Try it: Return each line of the records holding the string "numUnits".

Recorded information:
********************

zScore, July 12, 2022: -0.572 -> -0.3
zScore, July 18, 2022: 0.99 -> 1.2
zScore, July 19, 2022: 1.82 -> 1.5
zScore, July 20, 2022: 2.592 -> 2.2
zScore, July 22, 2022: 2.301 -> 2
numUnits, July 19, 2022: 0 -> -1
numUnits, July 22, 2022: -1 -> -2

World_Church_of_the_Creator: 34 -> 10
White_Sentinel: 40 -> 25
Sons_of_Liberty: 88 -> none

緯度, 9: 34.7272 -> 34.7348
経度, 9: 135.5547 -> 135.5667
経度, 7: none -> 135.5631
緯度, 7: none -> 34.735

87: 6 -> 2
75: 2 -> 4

********************

Solution:
numUnits, July 19, 2022: 0 -> -1
numUnits, July 22, 2022: -1 -> -2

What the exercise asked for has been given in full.